Approach #1
Here's a vectorized approach using NumPy's broadcasting -
def broadcasting_based(df, tuples):
idx = np.array(tuples)
mask = (df.B.values == idx[:, None, 0]) & (df.C.values == idx[:, None, 1])
return df[~mask.any(0)]
Sample run -
In [224]: df
Out[224]:
A B C
0 6 4 4
1 2 0 3
2 8 3 4
3 7 8 3
4 6 7 8
5 3 3 2
6 5 4 2
7 2 4 7
8 6 1 6
9 1 1 1
In [225]: tuples = [(3,4),(7,8),(1,6)]
In [226]: broadcasting_based(df,tuples)
Out[226]:
A B C
0 6 4 4
1 2 0 3
3 7 8 3
5 3 3 2
6 5 4 2
7 2 4 7
9 1 1 1
Approach #2 : To cover a generic number of columns
For a case like this, one could collapse the information from different columns into one single entry that would represent the uniqueness among all columns. This could be achieved by considering each row as indexing tuple. Thus, basically each row would become one entry. Similarly, each entry from the list of tuple that is to be matched could be reduced to a 1D array with each tuple becoming one scalar each. Finally, we use np.in1d to look for the correspondence, get the valid mask and have the desired rows removed dataframe, Thus, the implementation would be -
def linear_indexing_based(df, tuples):
idx = np.array(tuples)
BC_arr = df[['B','C']].values
shp = np.maximum(BC_arr.max(0)+1,idx.max(0)+1)
BC_IDs = np.ravel_multi_index(BC_arr.T,shp)
idx_IDs = np.ravel_multi_index(idx.T,shp)
return df[~np.in1d(BC_IDs,idx_IDs)]
==========
> TASKS TO CARRY OUT:
• 1. Could you shorten the paragraph in the pandas row-filtering answer above that begins "For a case like this" by turning it into a brief list of its main steps?
• 2. Can you extract the passage from "BC_arr = df[['B','C']].values" to "idx_IDs = np.ravel_multi_index(idx.T,shp)" in the pandas row-filtering answer above, word for word?

> GIVEN MATERIAL:
==========
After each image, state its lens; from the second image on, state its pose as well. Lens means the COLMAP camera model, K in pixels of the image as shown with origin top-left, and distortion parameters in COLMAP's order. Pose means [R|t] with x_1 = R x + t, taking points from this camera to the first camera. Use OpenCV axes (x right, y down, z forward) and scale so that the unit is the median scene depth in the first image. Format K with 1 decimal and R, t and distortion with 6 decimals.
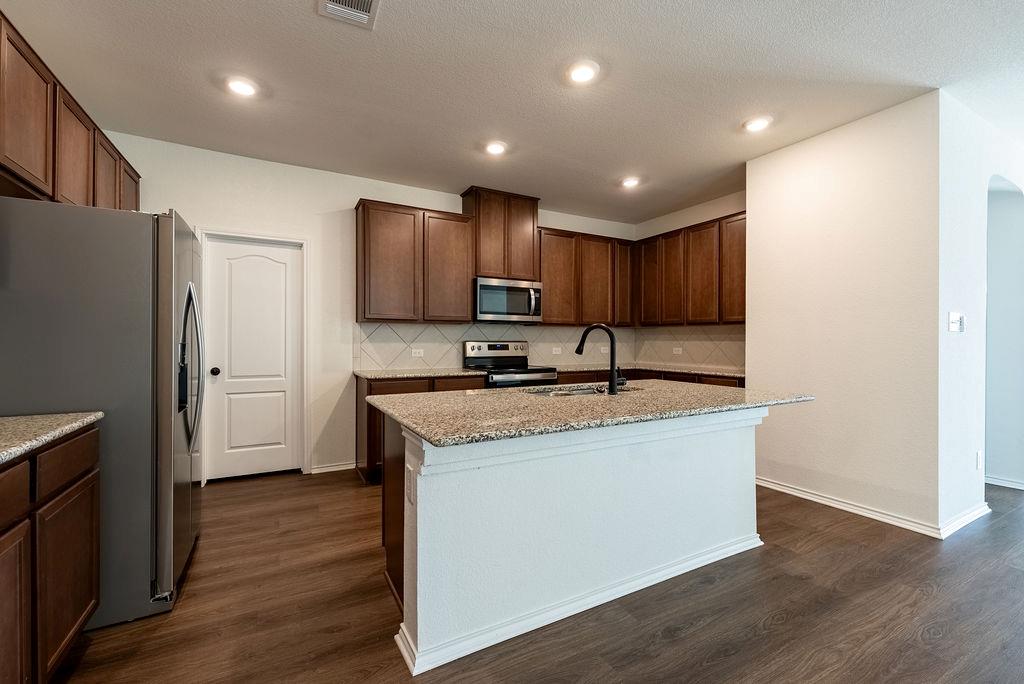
==========
> ANSWERS TO THE EXERCISE:
• 1.
- Collapse the values from the different columns of each row into one single entry that represents their uniqueness, treating each row as an indexing tuple.
- Reduce each tuple in the list to be matched to one scalar, giving a 1D array.
- Use np.in1d to find the correspondence, get the valid mask, and remove the matching rows from the dataframe.

• 2.
BC_arr = df[['B','C']].values
shp = np.maximum(BC_arr.max(0)+1,idx.max(0)+1)
BC_IDs = np.ravel_multi_index(BC_arr.T,shp)
idx_IDs = np.ravel_multi_index(idx.T,shp)